> **Job A**: Quote the entries between the line holding "[200, 286, 399, 373]" and the line holding "elvis costume", inclusive, without the pictures.

> **Passage**:
********************

The problems with Peter Jackson’s adaptation of Alice Sebold’s popular novel run much deeper than the usual stumbling block of having a macabre subject matter. The casting of Mark Wahlberg as the grieving dad is seriously misjudged, especially as he seems to have started where he left off with 2008’s natural disaster thriller The Happening. Susan Sarandon isn’t much cop either as she overacts her way through the role of no-nonsense grandma called in to help after the death of 14-year-old Susie (Saoirse Ronan). Even the usually bankable Rachel Weisz struggles with a script from Jackson and his regular co-writer Fran Walsh that treats subtlety like it’s a foreign word.

It starts off promisingly as we watch Susie being lured in and murdered by her neighbour (Stanley Tucci), a comic version of the evil loner. The rape that is a feature of the novel is merely hinted at here, the first sign that this adaptation will shirk away from the darkest elements of the novel and instead concentrate on the efforts to find the murderer by police detective Len Fenerman (Michael Imperioli) and the girl’s unhinged father.

********************

A run of entries
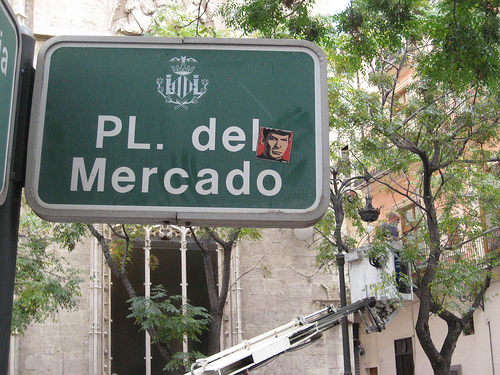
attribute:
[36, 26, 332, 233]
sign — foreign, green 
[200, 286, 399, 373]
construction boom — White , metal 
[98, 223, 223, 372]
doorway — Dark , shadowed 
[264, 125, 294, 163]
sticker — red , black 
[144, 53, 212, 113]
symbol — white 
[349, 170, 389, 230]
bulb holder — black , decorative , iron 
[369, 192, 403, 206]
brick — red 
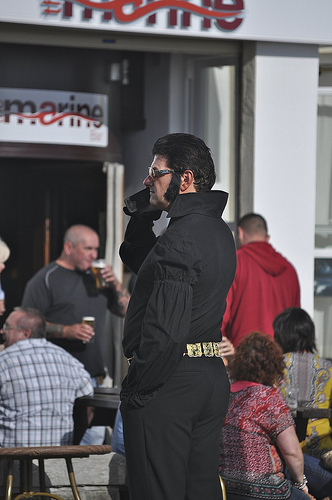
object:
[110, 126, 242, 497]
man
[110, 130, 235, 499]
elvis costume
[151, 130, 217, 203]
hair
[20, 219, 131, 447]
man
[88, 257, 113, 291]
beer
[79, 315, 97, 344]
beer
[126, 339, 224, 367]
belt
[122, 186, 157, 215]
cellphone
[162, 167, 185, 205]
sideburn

********************

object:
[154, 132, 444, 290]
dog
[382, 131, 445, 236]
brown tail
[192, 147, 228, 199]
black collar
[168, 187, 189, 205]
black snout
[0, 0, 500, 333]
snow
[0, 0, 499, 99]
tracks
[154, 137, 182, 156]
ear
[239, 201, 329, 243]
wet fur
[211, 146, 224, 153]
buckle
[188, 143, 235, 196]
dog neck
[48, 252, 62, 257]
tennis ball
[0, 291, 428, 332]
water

********************

> **Job B**: Print the part of the film review between "The problems with" and "a foreign word.", inclusive.

> **Task solution A**:
[200, 286, 399, 373]
construction boom — White , metal 
[98, 223, 223, 372]
doorway — Dark , shadowed 
[264, 125, 294, 163]
sticker — red , black 
[144, 53, 212, 113]
symbol — white 
[349, 170, 389, 230]
bulb holder — black , decorative , iron 
[369, 192, 403, 206]
brick — red 
object:
[110, 126, 242, 497]
man
[110, 130, 235, 499]
elvis costume

> **Task solution B**:
The problems with Peter Jackson’s adaptation of Alice Sebold’s popular novel run much deeper than the usual stumbling block of having a macabre subject matter. The casting of Mark Wahlberg as the grieving dad is seriously misjudged, especially as he seems to have started where he left off with 2008’s natural disaster thriller The Happening. Susan Sarandon isn’t much cop either as she overacts her way through the role of no-nonsense grandma called in to help after the death of 14-year-old Susie (Saoirse Ronan). Even the usually bankable Rachel Weisz struggles with a script from Jackson and his regular co-writer Fran Walsh that treats subtlety like it’s a foreign word.